In the past, we’ve seen these resets in our communication and information channels (carrier pigeons → mail → email → internet → mobile → social networks → AI). The same applies to money, with Bitcoin representing the latest monetary reset.
Bitcoin’s Future: The Need for Layered Scaling and Innovation
Bitcoin is the first system capable of efficiently handling both communication and value at scale. However, as history shows, all systems must innovate or face decline. “A major innovation effectively resets the clock by changing the conditions under which the system has been operating and growth occurring. … Having made the transition and ‘reset the clock’ … ”
This is why second, third, and fourth layers of Bitcoin are critical. These scaling solutions disperse the volume (weight) of transactions and leverage Metcalfe’s Law—the value of a network grows as its connections increase. In this sense, Bitcoin is not only a reset for our monetary system but is also an innovation that extends the life of the internet itself. Bitcoin is just another protocol that operates off TCP/IP which is the base layer protocol of the internet, now our standard for global communication.
Bitcoin is not immune to the laws of entropy and scaling.
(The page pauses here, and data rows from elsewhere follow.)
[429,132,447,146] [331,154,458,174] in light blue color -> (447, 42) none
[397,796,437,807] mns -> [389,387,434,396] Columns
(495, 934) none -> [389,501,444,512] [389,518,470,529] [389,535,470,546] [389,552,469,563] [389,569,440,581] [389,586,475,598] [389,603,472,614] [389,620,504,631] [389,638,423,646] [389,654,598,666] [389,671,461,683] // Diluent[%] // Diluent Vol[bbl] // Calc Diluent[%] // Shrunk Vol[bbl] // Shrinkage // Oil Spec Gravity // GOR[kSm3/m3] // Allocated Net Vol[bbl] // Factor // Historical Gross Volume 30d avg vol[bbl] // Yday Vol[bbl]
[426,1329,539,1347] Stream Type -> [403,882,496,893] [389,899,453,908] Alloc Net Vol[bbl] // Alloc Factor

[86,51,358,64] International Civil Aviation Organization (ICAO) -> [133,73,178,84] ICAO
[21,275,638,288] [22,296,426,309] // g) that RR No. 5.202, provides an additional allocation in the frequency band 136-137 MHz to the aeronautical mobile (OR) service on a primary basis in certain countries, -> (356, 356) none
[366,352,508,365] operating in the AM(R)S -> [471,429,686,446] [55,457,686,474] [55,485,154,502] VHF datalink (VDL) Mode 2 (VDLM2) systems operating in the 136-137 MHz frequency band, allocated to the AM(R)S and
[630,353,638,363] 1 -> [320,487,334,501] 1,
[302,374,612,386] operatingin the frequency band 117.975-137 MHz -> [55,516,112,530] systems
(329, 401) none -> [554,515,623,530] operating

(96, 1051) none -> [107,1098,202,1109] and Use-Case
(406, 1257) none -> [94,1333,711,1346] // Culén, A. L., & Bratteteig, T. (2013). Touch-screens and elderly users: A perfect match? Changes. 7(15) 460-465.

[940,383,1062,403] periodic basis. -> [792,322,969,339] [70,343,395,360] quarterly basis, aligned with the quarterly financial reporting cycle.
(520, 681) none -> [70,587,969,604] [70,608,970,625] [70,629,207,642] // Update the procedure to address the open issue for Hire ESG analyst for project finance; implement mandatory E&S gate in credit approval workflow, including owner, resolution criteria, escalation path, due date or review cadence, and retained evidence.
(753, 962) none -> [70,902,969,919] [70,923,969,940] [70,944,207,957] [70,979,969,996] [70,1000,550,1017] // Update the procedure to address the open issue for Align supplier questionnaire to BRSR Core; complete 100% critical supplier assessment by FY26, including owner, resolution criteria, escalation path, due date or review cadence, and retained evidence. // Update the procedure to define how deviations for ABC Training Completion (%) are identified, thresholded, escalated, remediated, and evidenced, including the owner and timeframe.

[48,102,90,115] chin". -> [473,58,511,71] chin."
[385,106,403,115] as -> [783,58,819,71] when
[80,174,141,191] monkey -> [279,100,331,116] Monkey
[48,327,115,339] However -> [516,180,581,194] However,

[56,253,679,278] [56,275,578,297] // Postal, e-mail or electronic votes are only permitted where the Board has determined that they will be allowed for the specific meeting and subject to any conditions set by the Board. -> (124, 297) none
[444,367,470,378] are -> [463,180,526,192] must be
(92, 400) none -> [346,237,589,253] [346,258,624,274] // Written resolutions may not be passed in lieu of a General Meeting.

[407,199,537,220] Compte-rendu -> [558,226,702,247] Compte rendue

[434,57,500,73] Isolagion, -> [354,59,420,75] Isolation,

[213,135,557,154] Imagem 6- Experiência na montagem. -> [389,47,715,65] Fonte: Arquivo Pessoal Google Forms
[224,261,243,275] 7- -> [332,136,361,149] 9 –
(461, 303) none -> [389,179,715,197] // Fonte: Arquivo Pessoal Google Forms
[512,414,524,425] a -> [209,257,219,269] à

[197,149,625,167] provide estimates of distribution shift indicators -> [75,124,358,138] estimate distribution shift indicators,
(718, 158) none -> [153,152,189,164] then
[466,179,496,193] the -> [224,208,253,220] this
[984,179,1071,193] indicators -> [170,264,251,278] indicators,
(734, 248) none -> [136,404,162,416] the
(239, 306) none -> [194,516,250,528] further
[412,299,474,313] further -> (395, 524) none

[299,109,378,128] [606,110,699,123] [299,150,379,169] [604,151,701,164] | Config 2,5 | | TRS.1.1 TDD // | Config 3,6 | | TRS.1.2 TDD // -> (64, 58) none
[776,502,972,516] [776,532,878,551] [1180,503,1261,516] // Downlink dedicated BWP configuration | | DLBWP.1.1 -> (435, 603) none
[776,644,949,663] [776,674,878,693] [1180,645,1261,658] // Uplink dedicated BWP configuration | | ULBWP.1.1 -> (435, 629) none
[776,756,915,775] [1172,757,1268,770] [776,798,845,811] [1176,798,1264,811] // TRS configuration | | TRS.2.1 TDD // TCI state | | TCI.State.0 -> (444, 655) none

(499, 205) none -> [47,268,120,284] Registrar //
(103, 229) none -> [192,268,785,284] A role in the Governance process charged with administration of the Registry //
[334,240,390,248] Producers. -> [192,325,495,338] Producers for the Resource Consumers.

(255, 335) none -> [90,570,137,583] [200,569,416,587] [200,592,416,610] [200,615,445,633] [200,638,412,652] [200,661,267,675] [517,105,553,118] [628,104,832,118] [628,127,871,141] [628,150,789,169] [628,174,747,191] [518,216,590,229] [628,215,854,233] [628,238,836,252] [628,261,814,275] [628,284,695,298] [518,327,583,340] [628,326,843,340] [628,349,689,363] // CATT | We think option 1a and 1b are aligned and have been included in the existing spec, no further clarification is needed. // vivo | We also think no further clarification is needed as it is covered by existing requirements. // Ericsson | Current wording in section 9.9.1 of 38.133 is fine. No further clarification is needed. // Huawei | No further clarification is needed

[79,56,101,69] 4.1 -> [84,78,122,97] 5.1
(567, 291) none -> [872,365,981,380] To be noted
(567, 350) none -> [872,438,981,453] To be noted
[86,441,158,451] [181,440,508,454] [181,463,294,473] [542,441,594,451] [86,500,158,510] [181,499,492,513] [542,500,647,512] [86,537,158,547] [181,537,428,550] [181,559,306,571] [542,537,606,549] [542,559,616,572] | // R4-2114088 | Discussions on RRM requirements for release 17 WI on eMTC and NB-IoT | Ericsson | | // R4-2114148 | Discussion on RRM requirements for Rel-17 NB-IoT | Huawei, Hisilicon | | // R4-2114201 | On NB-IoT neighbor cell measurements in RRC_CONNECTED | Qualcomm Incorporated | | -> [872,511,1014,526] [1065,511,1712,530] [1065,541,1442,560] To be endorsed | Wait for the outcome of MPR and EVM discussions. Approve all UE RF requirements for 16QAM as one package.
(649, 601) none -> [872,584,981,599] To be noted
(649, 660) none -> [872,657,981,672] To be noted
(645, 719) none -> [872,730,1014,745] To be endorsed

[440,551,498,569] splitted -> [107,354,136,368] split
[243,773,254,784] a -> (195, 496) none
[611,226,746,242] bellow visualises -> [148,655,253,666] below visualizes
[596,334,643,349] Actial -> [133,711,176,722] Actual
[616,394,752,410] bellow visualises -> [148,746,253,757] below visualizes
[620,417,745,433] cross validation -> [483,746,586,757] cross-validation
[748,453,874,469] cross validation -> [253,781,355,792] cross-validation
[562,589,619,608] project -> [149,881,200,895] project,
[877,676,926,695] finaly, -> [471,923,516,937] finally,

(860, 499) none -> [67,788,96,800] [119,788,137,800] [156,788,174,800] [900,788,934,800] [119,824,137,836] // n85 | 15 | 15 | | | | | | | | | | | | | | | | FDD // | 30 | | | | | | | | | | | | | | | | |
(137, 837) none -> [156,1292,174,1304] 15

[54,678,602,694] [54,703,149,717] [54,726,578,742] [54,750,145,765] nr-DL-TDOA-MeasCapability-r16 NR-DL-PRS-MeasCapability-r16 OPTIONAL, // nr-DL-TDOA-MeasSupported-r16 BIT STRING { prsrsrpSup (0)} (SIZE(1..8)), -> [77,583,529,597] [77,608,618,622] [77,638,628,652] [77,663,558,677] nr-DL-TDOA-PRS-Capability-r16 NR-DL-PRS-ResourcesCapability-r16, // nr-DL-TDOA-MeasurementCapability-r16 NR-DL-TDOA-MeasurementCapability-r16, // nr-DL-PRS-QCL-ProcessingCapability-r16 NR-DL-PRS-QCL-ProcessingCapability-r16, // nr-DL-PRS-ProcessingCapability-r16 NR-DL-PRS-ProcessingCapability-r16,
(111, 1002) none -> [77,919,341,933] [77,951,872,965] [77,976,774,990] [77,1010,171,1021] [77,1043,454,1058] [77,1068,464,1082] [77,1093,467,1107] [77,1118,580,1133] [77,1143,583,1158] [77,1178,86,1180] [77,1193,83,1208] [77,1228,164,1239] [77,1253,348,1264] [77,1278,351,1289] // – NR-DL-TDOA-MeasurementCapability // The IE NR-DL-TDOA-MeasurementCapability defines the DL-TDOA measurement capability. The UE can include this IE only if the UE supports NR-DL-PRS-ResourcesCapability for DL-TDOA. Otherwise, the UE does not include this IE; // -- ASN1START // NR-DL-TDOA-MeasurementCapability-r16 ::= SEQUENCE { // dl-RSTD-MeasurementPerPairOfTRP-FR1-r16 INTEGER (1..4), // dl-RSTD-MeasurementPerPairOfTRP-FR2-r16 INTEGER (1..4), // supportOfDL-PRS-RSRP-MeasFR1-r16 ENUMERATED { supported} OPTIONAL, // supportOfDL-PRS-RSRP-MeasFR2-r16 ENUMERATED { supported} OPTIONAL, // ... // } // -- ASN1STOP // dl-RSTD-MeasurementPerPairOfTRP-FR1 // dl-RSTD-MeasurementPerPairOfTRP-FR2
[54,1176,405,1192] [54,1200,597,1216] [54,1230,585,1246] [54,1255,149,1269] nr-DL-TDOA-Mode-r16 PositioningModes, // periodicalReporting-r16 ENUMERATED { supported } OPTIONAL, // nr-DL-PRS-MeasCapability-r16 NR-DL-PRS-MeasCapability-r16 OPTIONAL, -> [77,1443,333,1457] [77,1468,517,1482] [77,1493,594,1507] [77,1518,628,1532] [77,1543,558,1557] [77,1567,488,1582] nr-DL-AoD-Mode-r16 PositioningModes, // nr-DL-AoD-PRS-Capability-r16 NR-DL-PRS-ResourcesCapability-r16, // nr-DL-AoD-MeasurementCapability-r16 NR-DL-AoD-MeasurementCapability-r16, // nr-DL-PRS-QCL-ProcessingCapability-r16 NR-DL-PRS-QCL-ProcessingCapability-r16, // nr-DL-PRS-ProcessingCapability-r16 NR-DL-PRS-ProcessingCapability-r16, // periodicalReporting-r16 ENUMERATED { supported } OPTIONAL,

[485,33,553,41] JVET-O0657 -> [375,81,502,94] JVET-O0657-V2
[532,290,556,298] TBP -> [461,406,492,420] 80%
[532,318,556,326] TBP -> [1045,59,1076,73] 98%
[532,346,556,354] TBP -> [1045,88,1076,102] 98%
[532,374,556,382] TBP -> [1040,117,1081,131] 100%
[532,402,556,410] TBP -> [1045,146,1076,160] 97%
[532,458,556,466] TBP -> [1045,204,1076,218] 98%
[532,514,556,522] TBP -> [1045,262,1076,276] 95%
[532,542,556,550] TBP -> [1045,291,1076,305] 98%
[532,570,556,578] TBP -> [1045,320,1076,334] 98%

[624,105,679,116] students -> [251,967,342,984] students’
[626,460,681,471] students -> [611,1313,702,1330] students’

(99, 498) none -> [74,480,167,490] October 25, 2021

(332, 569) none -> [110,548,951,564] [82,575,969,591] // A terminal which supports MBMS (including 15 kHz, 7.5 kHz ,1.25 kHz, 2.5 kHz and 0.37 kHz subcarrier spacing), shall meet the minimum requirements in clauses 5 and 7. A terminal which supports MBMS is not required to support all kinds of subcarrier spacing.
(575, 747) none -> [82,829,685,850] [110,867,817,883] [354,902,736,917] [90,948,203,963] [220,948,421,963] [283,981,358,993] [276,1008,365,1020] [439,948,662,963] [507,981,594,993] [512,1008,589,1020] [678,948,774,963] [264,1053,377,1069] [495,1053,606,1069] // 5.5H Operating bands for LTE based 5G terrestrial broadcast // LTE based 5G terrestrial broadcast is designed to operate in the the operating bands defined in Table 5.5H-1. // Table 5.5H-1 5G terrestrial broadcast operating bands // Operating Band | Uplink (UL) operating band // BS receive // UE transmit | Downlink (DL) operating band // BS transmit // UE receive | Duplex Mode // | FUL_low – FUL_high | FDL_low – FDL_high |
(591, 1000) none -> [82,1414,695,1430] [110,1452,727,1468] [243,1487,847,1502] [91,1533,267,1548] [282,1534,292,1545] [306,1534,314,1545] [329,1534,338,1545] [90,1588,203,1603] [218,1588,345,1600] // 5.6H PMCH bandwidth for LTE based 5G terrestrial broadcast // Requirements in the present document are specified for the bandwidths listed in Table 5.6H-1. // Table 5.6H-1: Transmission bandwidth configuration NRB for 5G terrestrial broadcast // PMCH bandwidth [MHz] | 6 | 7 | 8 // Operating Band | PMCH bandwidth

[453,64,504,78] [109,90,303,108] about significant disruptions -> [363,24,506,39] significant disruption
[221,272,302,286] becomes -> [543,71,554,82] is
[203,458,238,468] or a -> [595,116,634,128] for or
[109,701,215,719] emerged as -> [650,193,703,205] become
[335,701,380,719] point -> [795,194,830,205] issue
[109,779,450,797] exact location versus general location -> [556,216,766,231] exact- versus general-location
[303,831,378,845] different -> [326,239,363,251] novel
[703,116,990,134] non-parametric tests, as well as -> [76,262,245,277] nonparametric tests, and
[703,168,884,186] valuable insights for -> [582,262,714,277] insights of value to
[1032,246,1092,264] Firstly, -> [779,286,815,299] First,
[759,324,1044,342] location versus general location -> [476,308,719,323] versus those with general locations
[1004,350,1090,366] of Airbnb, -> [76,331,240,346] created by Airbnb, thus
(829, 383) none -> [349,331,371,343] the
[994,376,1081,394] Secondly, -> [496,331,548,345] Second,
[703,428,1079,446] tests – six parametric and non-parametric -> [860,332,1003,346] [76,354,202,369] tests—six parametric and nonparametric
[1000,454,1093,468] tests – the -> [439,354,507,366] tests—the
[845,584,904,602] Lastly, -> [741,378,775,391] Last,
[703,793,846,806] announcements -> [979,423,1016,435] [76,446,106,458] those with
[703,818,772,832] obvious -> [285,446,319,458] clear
However, if it remains adaptable while preserving its core simplicity, it may continue to defy the fate of past monetary systems. The question is not whether Bitcoin will collapse, but whether its innovation cycles will reset the clock fast enough to ensure its survival.
Final Thoughts: What Do You Think?
Based on West’s work, Bitcoin’s survival depends more on the development of its second, third, and fourth layers than one might expect. Can Bitcoin sustain innovation cycles while maintaining its core simplicity? Can Bitcoin scale and endure where other systems have failed? Or will it ultimately succumb to entropy like the many complex systems before it?